BACKGROUND: The introduction of multi-agent chemotherapy and radiation therapy has facilitated potential resection with curative intent in selected locally advanced pancreatic cancer (LAPC) patients with excellent outcomes. Nevertheless, there remains a remarkable lack of consensus on the management of LAPC. We sought to describe the outcomes of patients with LAPC and objectively define the multidisciplinary selection process for operative exploration based on anatomical factors. METHODS: Consecutive patients with LAPC were evaluated for pancreatic surgery in the multidisciplinary clinic of a high-volume institution, between 2013 and 2018. Prospective stratification (LAPC-1, LAPC-2, and LAPC-3), based on the involvement of regional anatomical structures, was performed at the time of presentation prior to the initiation of treatment. Resection rates and patient outcomes were evaluated and correlated with the initial anatomic stratification system. RESULTS: Overall, 415 patients with LAPC were included in the study, of whom 84 (20%) were successfully resected, with a median overall survival of 35.3 months.
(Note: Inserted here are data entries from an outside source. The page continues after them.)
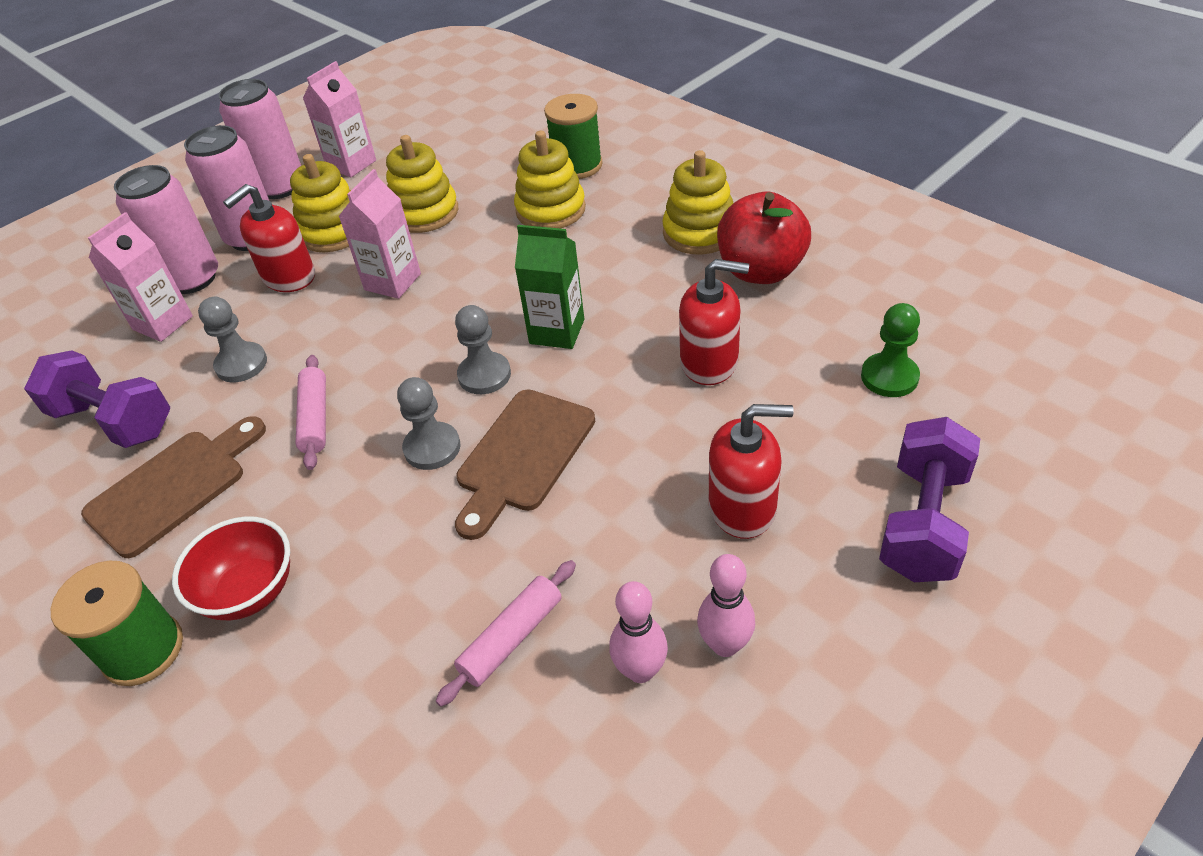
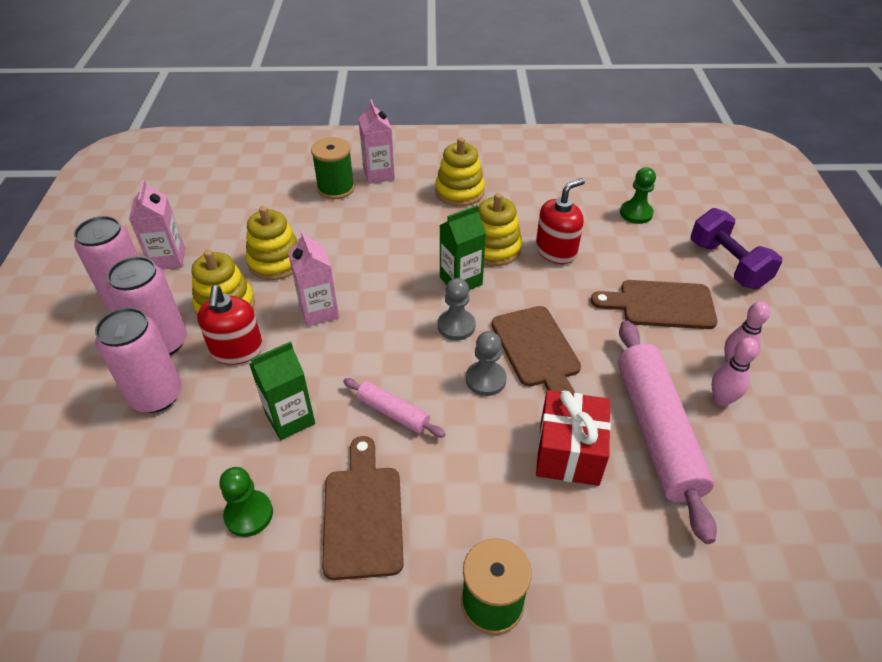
camera: 50 degrees left, 0 degrees up
purple dumbbell [24,350,170,448] -> green pawn [219,467,273,537]
pink carton [88,212,193,342] -> pink carton moved to [358,100,395,184]
red bowl [172,516,290,620] -> none
grey pawn [198,297,267,383] -> green carton [249,341,315,440]
pink rolling pin [436,560,576,707] -> pink rolling pin [618,320,717,544], size x2.06
yellow stacking toy [514,131,586,229] -> yellow stacking toy moved to [478,193,522,266]
red soap dispenser [709,404,794,539] -> brown cutting board [591,280,717,329]
red apple [717,192,811,284] -> none
none -> red gift [536,390,611,486]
The likelihood of operative exploration was associated with the pretreatment anatomic LAPC score, with a resection rate of 49% in patients classified as LAPC-1, 32% in LAPC-2, and 11% in LAPC-3 (p < 0.001). Resected patients with improvement of the LAPC score at the time of exploration had significantly longer median overall survival compared with those with no change or progression of LAPC score (60.7 vs. 29.8 months, p = 0.006). CONCLUSIONS: Selected patients with LAPC can undergo curative-intent surgery with excellent outcomes. The proposed Johns Hopkins anatomic LAPC score provides an objective system to anticipate the probability of eventual surgical resection after induction therapy.